Reconnaissance

Step 1: Passive Reconnaissance

Before you probe the target directly, find out what's visible without touching it. Passive reconnaissance is intelligence gathering that leaves no trace on the target system. WHOIS lookups, DNS queries, Google dorking — each one asks a specific question about the target's public footprint.

Open materials/scope-document.md again. The target is the DVWA instance running locally, so the usual internet-facing passive recon (WHOIS on a domain, DNS enumeration) is limited. But the principle matters: you always start with what you can learn without alerting the target.

Direct Claude to gather passive information about the target:

Using the scope document in materials/scope-document.md, perform passive reconnaissance on the DVWA target. Check what's publicly visible — DNS records, any exposed configuration details, anything discoverable without directly probing the application. Document what you find and what each piece of information tells us.

Notice how Jean-Marc's booking page looks from the outside. A login form, a web server, an IP address. This is what an attacker sees first — not the internal architecture, not the database schema, just what the system shows to anyone who looks.

Step 2: Review Passive Findings

Claude will return results. Some will be useful, some won't. The raw data from passive recon requires interpretation — a DNS record or an exposed server header is a fact, not a conclusion.

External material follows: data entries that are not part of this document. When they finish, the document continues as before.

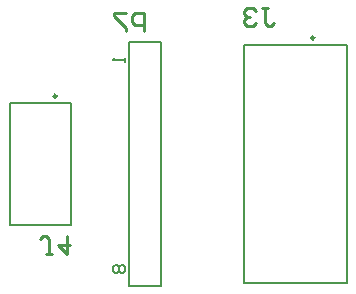
<source format=gbo>
G04*
G04 #@! TF.GenerationSoftware,Altium Limited,Altium Designer,20.2.6 (244)*
G04*
G04 Layer_Color=32896*
%FSLAX25Y25*%
%MOIN*%
G70*
G04*
G04 #@! TF.SameCoordinates,3B791BB4-AEC8-405A-9348-557AA33B983F*
G04*
G04*
G04 #@! TF.FilePolarity,Positive*
G04*
G01*
G75*
%ADD10C,0.00984*%
%ADD11C,0.00787*%
%ADD13C,0.01000*%
%ADD97C,0.00600*%
D10*
X331492Y258028D02*
G03*
X331492Y258028I-492J0D01*
G01*
X245606Y238612D02*
G03*
X245606Y238612I-492J0D01*
G01*
D11*
X307949Y255665D02*
X342280D01*
Y176335D02*
Y255665D01*
X307949Y176335D02*
X342280D01*
X307949D02*
Y255665D01*
X269819Y175409D02*
X280410D01*
X269819D02*
Y256591D01*
X280410D01*
Y175409D02*
Y256591D01*
X229957Y236250D02*
X250272D01*
Y195750D02*
Y236250D01*
X229957Y195750D02*
X250272D01*
X229957D02*
Y236250D01*
D13*
X274814Y260500D02*
Y266498D01*
X271815D01*
X270815Y265498D01*
Y263499D01*
X271815Y262499D01*
X274814D01*
X268816Y266498D02*
X264817D01*
Y265498D01*
X268816Y261500D01*
Y260500D01*
X244013Y186002D02*
X242014D01*
X243013D01*
Y191000D01*
X242014Y192000D01*
X241014D01*
X240014Y191000D01*
X249011Y192000D02*
Y186002D01*
X246012Y189001D01*
X250011D01*
X314116Y267998D02*
X316115D01*
X315115D01*
Y263000D01*
X316115Y262000D01*
X317114D01*
X318114Y263000D01*
X312116Y266998D02*
X311116Y267998D01*
X309117D01*
X308117Y266998D01*
Y265999D01*
X309117Y264999D01*
X310117D01*
X309117D01*
X308117Y263999D01*
Y263000D01*
X309117Y262000D01*
X311116D01*
X312116Y263000D01*
D97*
X265089Y182496D02*
X264423Y181830D01*
Y180497D01*
X265089Y179830D01*
X265756D01*
X266422Y180497D01*
X267088Y179830D01*
X267755D01*
X268421Y180497D01*
Y181830D01*
X267755Y182496D01*
X267088D01*
X266422Y181830D01*
X265756Y182496D01*
X265089D01*
X266422Y181830D02*
Y180497D01*
X268421Y251472D02*
Y250139D01*
Y250806D01*
X264423D01*
X265089Y251472D01*
M02*

</source>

Read what Claude found. For each item, ask: what does this tell us about the target? An Apache version string tells you what software is running and whether known vulnerabilities exist for that version. An exposed port tells you a service is listening. Neither one tells you the system is vulnerable — they tell you where to look next.

If Claude presents any finding as a definitive vulnerability at this stage, push back. Reconnaissance produces observations, not conclusions. A finding without investigation is an assumption.

Check what Claude scanned against materials/scope-document.md. Everything should be within the authorized boundaries. If Claude suggested checking anything outside the scope — a different IP range, a DNS server not listed, an adjacent service — that suggestion crosses the line defined in the scope document, regardless of how useful it might seem.

Step 3: Active Reconnaissance

Passive recon tells you what's visible without touching the system. Active reconnaissance goes further — you send packets to the target and analyze what comes back. This is where Nmap comes in.

Active scanning is different in kind, not just degree. Every probe you send appears in the target's logs. The Nmap scan you're about to run will show up in Grafana later. Reconnaissance is not invisible.

Direct Claude to scan the target:

Run an Nmap service version scan against the DVWA target specified in materials/scope-document.md. Use the -sV flag to detect service versions. Only scan the target and ports authorized in the scope document. Show me the full output.

Notice the prompt. It specifies the target from the scope document, requests version detection, and explicitly limits the scan to authorized targets. If you'd just said "scan the network," Claude would decide what to scan, and that decision might include targets outside scope. The prompt shapes the result.

Step 4: Review Nmap Results

Claude will show you a port table — rows listing port numbers, states, services, and versions. This is the raw reconnaissance data for the target.

Look at what's open. Port 80 running Apache means there's a web server — that's expected for a booking page. Port 3306 running MySQL means the database is directly accessible from the network. That's unusual. A production web application typically keeps its database behind the web server, not exposed on its own port. Jean-Marc's developer left the database port open to the network, and that means someone could potentially connect to MySQL directly, bypassing the web application entirely.

This is what reconnaissance gives you: not a list of vulnerabilities, but an understanding of what the system exposes. The open MySQL port isn't a vulnerability by itself — it's an observation that shapes what you investigate next.

If Claude states that open ports are vulnerabilities, or that the system is "at risk" based on the scan alone, that's an overstatement. Nmap tells you what services are listening. Whether those services are vulnerable requires further testing. The TTP selection document in materials/ttp-selection.md specifies which attack techniques apply and why — that's where the next unit picks up.

Step 5: Document Findings

Direct Claude to compile the reconnaissance results into a structured summary:

Document our reconnaissance findings. For each finding, include: what was discovered, how it was discovered (passive or active), and what it means for the assessment. Cross-reference everything against the scope document to confirm we stayed within authorized boundaries.

Documentation is the beginning of the evidence chain. A finding without methodology — without recording what tool was used, what target was scanned, what the output showed — is an assertion, not evidence. When you write the final report for Jean-Marc, every claim needs to trace back to something you observed and recorded here.

Review what Claude produces. The documentation should separate observations (port 80 is open running Apache) from interpretations (the web server is the primary attack surface). It should note the exposed MySQL port as a significant finding worth investigating. And every target and method listed should appear in the scope document.